Dataset entries:
______________________________
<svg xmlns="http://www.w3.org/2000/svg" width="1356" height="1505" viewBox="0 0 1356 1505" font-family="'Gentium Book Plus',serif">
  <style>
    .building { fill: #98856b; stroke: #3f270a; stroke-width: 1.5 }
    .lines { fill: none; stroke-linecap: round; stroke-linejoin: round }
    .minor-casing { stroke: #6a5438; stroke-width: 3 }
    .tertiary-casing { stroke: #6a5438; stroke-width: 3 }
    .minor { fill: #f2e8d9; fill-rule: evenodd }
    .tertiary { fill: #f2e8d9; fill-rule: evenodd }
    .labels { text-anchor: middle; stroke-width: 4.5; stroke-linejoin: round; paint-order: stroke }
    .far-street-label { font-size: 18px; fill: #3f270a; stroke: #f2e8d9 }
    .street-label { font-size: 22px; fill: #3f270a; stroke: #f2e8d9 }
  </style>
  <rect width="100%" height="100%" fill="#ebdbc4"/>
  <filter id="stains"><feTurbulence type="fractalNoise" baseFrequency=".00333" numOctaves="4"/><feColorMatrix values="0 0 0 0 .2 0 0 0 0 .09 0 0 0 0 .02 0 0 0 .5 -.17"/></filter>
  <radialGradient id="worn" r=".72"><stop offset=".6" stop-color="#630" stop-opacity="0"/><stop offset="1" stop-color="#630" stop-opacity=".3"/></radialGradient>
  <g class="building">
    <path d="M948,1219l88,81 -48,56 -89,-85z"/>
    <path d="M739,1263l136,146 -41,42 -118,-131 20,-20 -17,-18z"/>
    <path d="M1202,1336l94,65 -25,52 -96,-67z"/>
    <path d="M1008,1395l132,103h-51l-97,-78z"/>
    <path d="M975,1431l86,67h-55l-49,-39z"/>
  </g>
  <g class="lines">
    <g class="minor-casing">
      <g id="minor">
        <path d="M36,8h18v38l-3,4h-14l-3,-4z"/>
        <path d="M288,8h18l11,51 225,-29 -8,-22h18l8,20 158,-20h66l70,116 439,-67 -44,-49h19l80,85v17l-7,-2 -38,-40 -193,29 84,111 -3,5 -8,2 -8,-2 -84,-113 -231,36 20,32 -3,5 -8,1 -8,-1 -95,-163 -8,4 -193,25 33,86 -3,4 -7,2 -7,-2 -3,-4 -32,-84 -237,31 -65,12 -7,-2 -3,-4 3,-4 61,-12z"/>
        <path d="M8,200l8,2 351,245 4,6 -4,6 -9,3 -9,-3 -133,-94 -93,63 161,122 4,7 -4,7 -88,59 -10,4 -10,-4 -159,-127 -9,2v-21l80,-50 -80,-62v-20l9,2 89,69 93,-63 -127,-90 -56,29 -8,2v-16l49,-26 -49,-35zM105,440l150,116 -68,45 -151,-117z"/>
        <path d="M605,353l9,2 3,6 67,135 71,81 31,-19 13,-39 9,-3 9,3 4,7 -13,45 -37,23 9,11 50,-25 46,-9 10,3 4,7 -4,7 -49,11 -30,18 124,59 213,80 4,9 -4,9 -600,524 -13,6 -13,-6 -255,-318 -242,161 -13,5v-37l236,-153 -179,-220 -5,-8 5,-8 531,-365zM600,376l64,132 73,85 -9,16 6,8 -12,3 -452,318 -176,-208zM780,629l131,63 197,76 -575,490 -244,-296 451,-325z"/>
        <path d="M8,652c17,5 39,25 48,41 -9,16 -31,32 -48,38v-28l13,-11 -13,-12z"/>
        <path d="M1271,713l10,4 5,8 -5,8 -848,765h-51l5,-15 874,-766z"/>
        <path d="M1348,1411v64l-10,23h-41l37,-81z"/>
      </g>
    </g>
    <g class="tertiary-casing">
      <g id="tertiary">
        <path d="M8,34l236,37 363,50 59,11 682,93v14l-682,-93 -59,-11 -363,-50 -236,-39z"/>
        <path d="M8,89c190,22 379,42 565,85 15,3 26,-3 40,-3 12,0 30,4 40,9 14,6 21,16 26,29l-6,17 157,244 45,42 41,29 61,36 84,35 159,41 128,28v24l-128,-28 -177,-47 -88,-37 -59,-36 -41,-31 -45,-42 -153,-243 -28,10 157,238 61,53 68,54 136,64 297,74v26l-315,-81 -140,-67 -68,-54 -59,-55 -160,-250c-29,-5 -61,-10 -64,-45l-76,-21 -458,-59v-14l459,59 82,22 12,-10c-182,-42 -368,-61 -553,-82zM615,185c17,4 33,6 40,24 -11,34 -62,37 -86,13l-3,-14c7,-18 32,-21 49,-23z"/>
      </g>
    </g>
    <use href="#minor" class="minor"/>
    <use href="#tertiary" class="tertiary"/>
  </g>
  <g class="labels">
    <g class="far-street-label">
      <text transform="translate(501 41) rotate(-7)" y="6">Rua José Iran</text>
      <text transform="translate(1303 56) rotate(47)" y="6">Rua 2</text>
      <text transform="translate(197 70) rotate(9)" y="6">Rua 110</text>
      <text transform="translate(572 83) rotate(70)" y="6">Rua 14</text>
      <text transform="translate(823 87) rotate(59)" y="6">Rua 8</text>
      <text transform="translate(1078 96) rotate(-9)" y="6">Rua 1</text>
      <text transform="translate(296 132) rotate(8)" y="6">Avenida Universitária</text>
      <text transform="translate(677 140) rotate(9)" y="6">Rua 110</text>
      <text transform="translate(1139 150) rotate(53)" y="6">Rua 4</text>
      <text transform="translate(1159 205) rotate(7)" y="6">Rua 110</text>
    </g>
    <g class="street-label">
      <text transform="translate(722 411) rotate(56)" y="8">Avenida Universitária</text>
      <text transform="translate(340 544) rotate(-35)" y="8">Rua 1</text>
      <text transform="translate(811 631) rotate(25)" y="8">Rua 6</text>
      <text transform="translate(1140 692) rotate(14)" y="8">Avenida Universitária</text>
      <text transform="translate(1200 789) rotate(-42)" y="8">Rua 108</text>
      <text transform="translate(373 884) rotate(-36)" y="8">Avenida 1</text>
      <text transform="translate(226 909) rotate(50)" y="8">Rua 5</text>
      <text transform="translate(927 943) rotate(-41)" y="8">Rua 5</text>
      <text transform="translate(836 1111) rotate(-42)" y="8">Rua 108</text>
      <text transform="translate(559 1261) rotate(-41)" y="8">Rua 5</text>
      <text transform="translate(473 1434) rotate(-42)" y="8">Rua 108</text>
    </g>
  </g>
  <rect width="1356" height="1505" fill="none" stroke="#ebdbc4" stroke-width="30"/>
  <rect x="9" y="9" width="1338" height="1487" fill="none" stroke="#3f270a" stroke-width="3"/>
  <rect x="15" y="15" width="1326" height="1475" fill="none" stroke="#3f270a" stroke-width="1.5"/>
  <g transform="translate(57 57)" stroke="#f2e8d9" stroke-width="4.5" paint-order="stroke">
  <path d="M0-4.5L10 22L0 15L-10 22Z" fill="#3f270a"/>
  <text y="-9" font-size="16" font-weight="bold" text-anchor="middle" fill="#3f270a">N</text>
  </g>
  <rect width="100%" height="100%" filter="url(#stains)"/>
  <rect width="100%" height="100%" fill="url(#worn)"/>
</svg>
______________________________
_Your instructions_
Wherever a line in the data above contains the word "anchor", copy that line.

_Final answer_
    .labels { text-anchor: middle; stroke-width: 4.5; stroke-linejoin: round; paint-order: stroke }
  <text y="-9" font-size="16" font-weight="bold" text-anchor="middle" fill="#3f270a">N</text>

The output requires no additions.